The emergence of large international retailers in Australia’s retail market meant the end of Sznicer’s time with Witchery. She wanted to understand them, she says.

She joined Busbrands group to facilitate that understanding, and was made group general manager retail operations, overseeing a group of five companies which included Gap, Guess Jeans and Aldo footwear, alongside two luxury travel businesses. Sznicer worked directly with the international head offices of these brands every day, but it wasn’t until Glassons approached her that she thought about moving to New Zealand.

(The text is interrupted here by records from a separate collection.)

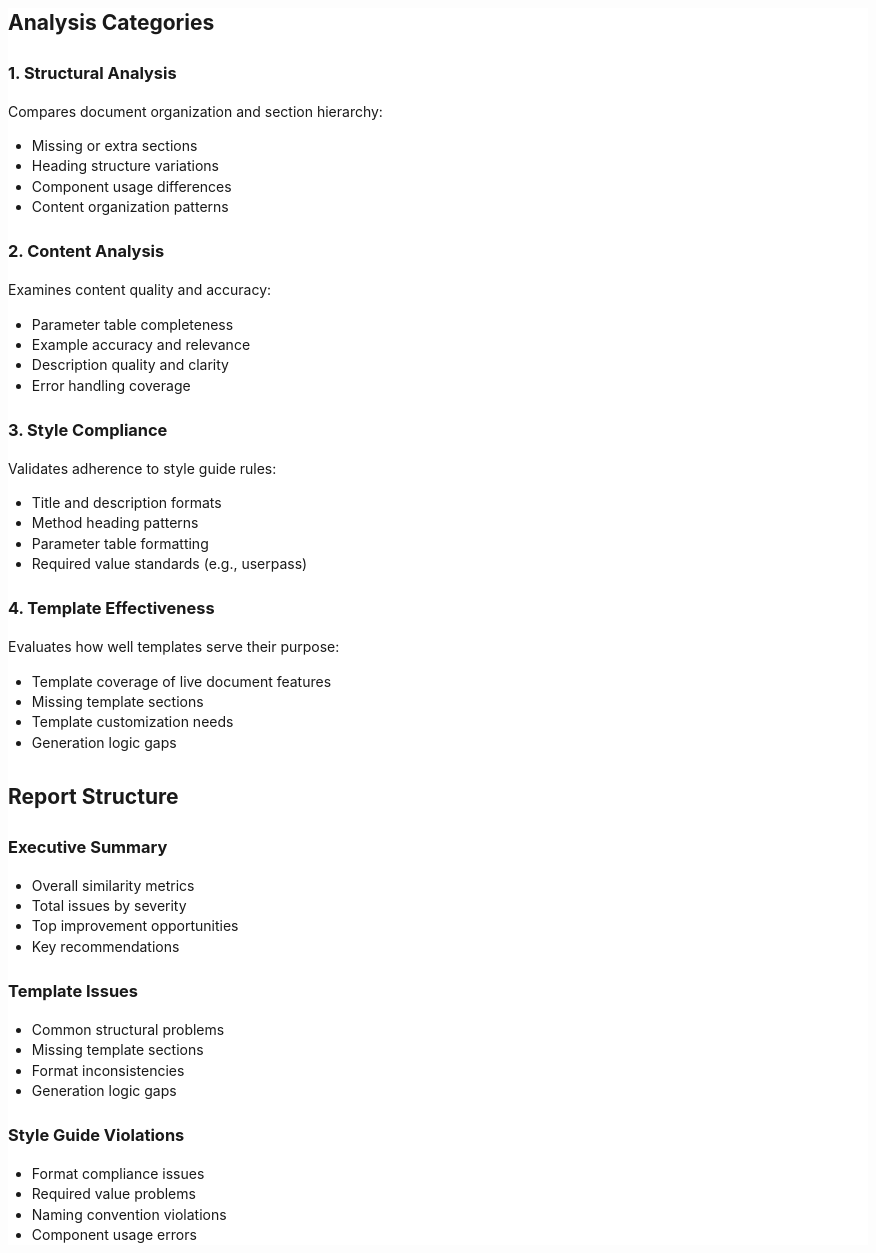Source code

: ## Analysis Categories

### 1. **Structural Analysis**
Compares document organization and section hierarchy:
- Missing or extra sections
- Heading structure variations
- Component usage differences
- Content organization patterns

### 2. **Content Analysis**
Examines content quality and accuracy:
- Parameter table completeness
- Example accuracy and relevance
- Description quality and clarity
- Error handling coverage

### 3. **Style Compliance**
Validates adherence to style guide rules:
- Title and description formats
- Method heading patterns
- Parameter table formatting
- Required value standards (e.g., userpass)

### 4. **Template Effectiveness**
Evaluates how well templates serve their purpose:
- Template coverage of live document features
- Missing template sections
- Template customization needs
- Generation logic gaps

## Report Structure

### Executive Summary
- Overall similarity metrics
- Total issues by severity
- Top improvement opportunities
- Key recommendations

### Template Issues
- Common structural problems
- Missing template sections
- Format inconsistencies
- Generation logic gaps

### Style Guide Violations
- Format compliance issues
- Required value problems
- Naming convention violations
- Component usage errors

She became Glassons’ general manager retail and operations in 2013, working across the brand’s different retail divisions. It was through Kiwi retail networking that she met the four founders of Dry & Tea, one of whom is Max Fashions CEO John Kelly.

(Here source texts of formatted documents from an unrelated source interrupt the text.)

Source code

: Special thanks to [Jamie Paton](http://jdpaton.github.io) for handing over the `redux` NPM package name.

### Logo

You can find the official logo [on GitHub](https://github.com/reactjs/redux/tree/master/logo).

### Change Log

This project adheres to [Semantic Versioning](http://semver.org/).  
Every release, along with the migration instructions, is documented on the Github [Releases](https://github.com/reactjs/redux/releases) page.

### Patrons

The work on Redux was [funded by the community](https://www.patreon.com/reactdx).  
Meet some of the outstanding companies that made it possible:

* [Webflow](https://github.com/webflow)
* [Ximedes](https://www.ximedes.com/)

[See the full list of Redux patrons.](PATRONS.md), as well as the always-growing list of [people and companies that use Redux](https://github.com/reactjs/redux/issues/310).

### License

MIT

“I instantly identified that the business sat in a very strong niche,” Sznicer says.

Dry & Tea focuses on providing customers with “affordable luxury.” It offers a range of hairdressing services, from the $15 ‘She Bangs’ fringe trim to a full cut and colour, but focuses on its signature blow-wave with wash.

All three premises were designed by the famous Nat Cheshire of Cheshire Architects, and are carefully appointed, considered spaces. They bear signature floral branding by New Zealand artist Paul Hartigan.

Cheshire told Architecture Now in 2013 that the first salon in Newmarket had a beautiful garden, but the second premises at the concrete-heavy City Works Depot was meant to be tougher and more urban. He described Dry & Tea as an exciting and enticing offering.

“In summer, you can hit a big red button so the fire station glass door tracks up and along the ceiling. Then, all of a sudden, you’re sitting at a beautiful marble counter top drinking bespoke tea or sipping Champagne, perhaps you’re having your hair styled, the sun’s streaming in, and you’re doing all of that for a few dollars.”

Dry & Tea won Metro magazine’s Best Hair Salon in 2013, also picking up Best Beauty Bar in the same year’s NZ Beauty Awards.

Sznicer says when she purchased the business, she knew blowdry bars were popular overseas, and she liked that two salons had already been established. She had wanted to become a business owner for some time, but had been waiting for the right company to come along. “It was the right time for the founders, they wanted to see it grow.”

Upon making her move with Dry & Tea last June, Sznicer lost no time, opening a third salon in Britomart just three months after acquiring the company. “Within a week of takeover, we signed the lease for Britomart. Which I wouldn’t recommend doing.”

Sznicer says many of the personal skills she acquired as a retailer are now applicable to what she does at Dry & Tea, as are the lessons she learned about handling staff. Sznicer says she has put a retail spin on Dry & Tea’s offering.

Within Dry & Tea, few actual products are bought and sold, but Sznicer has made sure her 45 staff deliver an optimal customer service experience to each customer. She says she has started to think about this experience as the businesses’ main product: “In retail, people are critically important, but the product that sits on your shelves is your product. In this environment, people are your product.”

Sznicer has seen a few challenges following her career switch. Her time working with large companies has allowed her to get used to working with a lot of resources and a lot of people, which contrasts with the lean operation she runs at Dry & Tea. “Here, we have a planning meeting and it’s maybe my partner David and I and one other person, and we have to go away and action things ourselves.”

Time management is another pressure point, especially as Sznicer juggles care of her three-and-a-half year old son Hamish. She says “having it all” as a woman in business takes persistence and organisation but is certainly possible.

She says she hopes to see more women in retail rising up through their companies to achieve gender parity at board level. At an executive level, Sznicer says, there are equal numbers of men and women, but the boards retain a male majority.

“Generally speaking, we need to be pushier and stand up – [women] need to have more of a presence in those boardrooms,” she says. “It’s about busting the door down, pushing in and shaking up the boys’ club.”

Sznicer says she wants smart, young, ambitious retailers to seriously consider retail as a top career. It’s about understanding which aspect of retail sparks your passion and following that line to the top, she says.

“I’ll probably always consider myself a retailer, regardless of what happens here.”